27 Deze honderd talenten zilver dienden, om de voetstukken van het heiligdom en van het voorhangsel te gieten; honderd talenten voor honderd voetstukken, dus per voetstuk één talent.
Ilia da silifa mogili, dioi defei 3,400 gilogala: me amo lale, amoga bai 100 agoane gala amo Hadigi Malei Sesei amola ea abula bugima: ne hamoi. Bai afae afae hamoma: ne, ilia da gouli 34 gilogala: me amoga hamoi. Silifa 30 gilogala: me hame lai dialu, amoga Bisa: liele da bulufalegesu dududawalo, golasu ifa ma: go amola golasu ifa habuga hamoi dagoi.
28 Van de zeventienhonderd vijf en zeventig sikkels maakte hij de ringen voor de palen, besloeg hij hun koppen, en maakte hij er banden omheen.
29 Het brons dat vrijwillig bijeen was gebracht, bedroeg zeventig talenten en vier en twintig honderd sikkels.
Balase amo da Hina Godema modale ligiagale i, amo ea dioi defei da 2,425 gilogala: me ba: i.

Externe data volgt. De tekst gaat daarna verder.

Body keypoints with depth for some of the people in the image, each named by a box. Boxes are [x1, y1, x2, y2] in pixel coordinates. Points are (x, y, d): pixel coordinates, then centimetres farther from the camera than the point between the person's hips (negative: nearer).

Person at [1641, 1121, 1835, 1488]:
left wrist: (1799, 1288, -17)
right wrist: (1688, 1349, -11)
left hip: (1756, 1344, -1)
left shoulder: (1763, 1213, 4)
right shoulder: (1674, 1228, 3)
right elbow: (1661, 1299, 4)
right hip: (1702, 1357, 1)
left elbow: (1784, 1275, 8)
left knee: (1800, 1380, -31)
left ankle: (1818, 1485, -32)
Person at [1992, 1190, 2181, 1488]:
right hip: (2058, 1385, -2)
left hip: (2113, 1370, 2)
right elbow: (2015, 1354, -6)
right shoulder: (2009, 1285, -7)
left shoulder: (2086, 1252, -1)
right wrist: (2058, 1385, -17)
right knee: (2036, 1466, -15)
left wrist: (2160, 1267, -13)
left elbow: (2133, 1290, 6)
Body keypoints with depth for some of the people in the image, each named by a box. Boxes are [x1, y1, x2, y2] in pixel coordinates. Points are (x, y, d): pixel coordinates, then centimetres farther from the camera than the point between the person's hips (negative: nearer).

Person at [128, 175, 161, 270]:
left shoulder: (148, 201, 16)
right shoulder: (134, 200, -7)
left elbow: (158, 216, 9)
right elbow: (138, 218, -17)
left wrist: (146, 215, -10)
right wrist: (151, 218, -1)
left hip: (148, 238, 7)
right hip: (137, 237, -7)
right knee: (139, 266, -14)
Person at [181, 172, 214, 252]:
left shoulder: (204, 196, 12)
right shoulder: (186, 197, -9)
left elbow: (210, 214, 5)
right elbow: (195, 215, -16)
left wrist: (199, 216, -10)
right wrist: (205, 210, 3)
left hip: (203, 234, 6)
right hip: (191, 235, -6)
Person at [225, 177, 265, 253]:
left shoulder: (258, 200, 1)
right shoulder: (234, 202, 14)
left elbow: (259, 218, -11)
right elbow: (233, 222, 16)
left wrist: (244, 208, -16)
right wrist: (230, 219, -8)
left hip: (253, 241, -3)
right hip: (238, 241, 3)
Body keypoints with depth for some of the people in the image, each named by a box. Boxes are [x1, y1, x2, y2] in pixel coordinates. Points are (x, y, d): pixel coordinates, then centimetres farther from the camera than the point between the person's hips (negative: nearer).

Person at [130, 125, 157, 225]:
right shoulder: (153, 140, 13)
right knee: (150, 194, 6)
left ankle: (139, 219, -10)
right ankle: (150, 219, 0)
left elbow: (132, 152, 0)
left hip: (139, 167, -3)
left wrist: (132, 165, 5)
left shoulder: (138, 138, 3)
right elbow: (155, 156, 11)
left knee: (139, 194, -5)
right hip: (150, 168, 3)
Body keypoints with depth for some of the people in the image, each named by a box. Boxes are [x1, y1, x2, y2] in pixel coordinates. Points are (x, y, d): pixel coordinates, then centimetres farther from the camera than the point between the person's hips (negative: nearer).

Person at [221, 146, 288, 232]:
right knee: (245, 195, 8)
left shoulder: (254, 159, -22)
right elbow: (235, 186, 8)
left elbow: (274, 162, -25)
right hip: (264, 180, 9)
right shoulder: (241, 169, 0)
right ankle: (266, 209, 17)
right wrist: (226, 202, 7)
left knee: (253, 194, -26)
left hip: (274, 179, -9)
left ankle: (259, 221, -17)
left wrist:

30 Daarvan maakte hij de voetstukken voor de ingang van de openbaringstent, het bronzen altaar, zijn bronzen rasterwerk, en al de benodigdheden voor het altaar;
E da amo balase amoga Hina Gode Ea Abula Diasu logo holei ifa amo ea bai, amola balase oloda, ea gigiadomai, oloda ea liligi huluane,
31 bovendien de voetstukken van de voorhof rondom en de voetstukken voor de ingang van de voorhof, al de pinnen van de tabernakel en de pinnen van de voorhof rondom.
gagoi golasu ifa ilia sagasu bai, Hadigi Abula Diasu ea udidisu ifa amola gagoi ea udidisu ifa, amo huluane e da amo balasega hamoi.